## SELECTED TEXT

====

Sunday, June 17, 2018

Sermon - How does your garden grow? (Pentecost 4B)

4th Sunday After Pentecost                                                       June 17, 2018
Mark 4:26-34, 2 Corinthians 5:6-17                            Panzer Liturgical Service

I do love Spring. We have a garden in our backyard. In previous summers we have planted small seedlings from the garden center. But this year, everything we planted came from seeds. Before Easter, Shawn planted little dirt disks with 2 kinds of tomatoes, butternut squash, watermelon, cantaloupe, brussels sprouts, and sunflowers. Every day he would look under the clear plastic dome to see if there was any action.

It didn’t take long for something happen. The tiny seeds sprouted, breaking through the dirt and soon, small pairs of leaves were leaning toward the light. A month later, we transplanted our little seedlings to bigger containers and started acclimating them to the outside weather. One month ago, we planted them in our garden. The tomatoes and squash are doing best, growing visibly every day. In a couple of months, we will hopefully have a good harvest. And each plant came from just one seed.

How does this happen? A seed gets planted in the ground and sooner or later, a crop is ready to be harvested. Oh, we do a little – make sure there is good soil, take away the weeds, give water and sometimes shelter them from an unexpected cold. But the process of growing is really out of our hands unless we kill our crop from benign neglect. What a miracle to watch fruits and vegetable and grains come into their full potential all around us. All we have to do is sow and get ready for the harvest.

When you heard the lesson for today, I’ll bet you said, “OK, today’s lesson is the one about the mustard seed, I know this one.” In fact, the mustard seed is the star of parables in all three synoptic gospels.  In Matthew & Luke, it’s a simple message – the mustard seed is small, but grows into a big tree. It’s a metaphor for faith – faith, even if it’s small, is big enough to uproot the largest tree.

But in Mark, Jesus prefaces the mustard seed parable with another about sowing seed. It addresses the joint nature of the harvest. The sower plants the seeds, maybe carefully, maybe just throwing them to the wind to fall down where they may. But everything is not in the sower’s control. Yes, the sower or farmer can make conditions optimal for growth, but the power for the seed to sprout and make fruit is the hands of God and his creation alone.

====

## DATASET ENTRIES

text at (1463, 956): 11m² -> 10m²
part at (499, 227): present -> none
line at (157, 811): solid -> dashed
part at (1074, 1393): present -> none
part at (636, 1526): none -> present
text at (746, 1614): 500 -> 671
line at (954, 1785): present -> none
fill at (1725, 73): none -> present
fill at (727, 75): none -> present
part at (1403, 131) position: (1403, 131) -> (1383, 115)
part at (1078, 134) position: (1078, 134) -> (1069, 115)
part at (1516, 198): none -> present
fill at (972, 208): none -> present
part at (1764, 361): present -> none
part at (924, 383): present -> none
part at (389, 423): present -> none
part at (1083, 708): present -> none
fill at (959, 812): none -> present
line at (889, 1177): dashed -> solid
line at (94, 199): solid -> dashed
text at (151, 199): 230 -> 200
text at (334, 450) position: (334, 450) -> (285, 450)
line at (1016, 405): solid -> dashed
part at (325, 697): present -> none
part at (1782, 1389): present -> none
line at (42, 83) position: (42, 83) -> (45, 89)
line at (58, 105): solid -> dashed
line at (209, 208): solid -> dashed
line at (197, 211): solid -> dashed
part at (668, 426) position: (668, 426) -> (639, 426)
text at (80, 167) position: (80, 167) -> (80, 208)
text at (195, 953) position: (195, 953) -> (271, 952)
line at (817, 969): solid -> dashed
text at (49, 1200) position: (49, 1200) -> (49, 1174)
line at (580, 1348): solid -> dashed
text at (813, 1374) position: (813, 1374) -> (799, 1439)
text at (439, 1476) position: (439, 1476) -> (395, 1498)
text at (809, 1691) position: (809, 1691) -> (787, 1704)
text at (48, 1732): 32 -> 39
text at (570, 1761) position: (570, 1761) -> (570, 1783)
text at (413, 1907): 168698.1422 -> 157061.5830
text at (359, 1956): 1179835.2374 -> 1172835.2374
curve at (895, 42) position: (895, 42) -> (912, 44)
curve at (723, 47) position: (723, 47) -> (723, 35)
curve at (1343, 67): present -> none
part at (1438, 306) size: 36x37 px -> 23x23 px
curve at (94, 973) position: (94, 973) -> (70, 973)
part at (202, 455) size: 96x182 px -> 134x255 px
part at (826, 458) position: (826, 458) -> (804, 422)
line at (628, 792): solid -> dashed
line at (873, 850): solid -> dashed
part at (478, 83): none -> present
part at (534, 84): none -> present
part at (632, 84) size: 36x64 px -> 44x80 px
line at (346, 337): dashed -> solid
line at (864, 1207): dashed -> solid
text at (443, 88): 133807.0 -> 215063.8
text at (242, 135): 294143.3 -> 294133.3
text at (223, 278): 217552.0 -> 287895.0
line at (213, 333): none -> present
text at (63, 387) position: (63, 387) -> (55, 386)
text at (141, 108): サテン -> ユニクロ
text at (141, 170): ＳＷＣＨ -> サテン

====

## WHAT IS ASKED
Answer these from the sermon:
1. When did Shawn plant the dirt disks?
2. Which plants in the garden are doing best?
3. In Matthew and Luke, what is the mustard seed a metaphor for?
The records have nothing to do with the sermon.

## COMPLETE RESPONSE
1. Before Easter.
2. The tomatoes and squash.
3. Faith.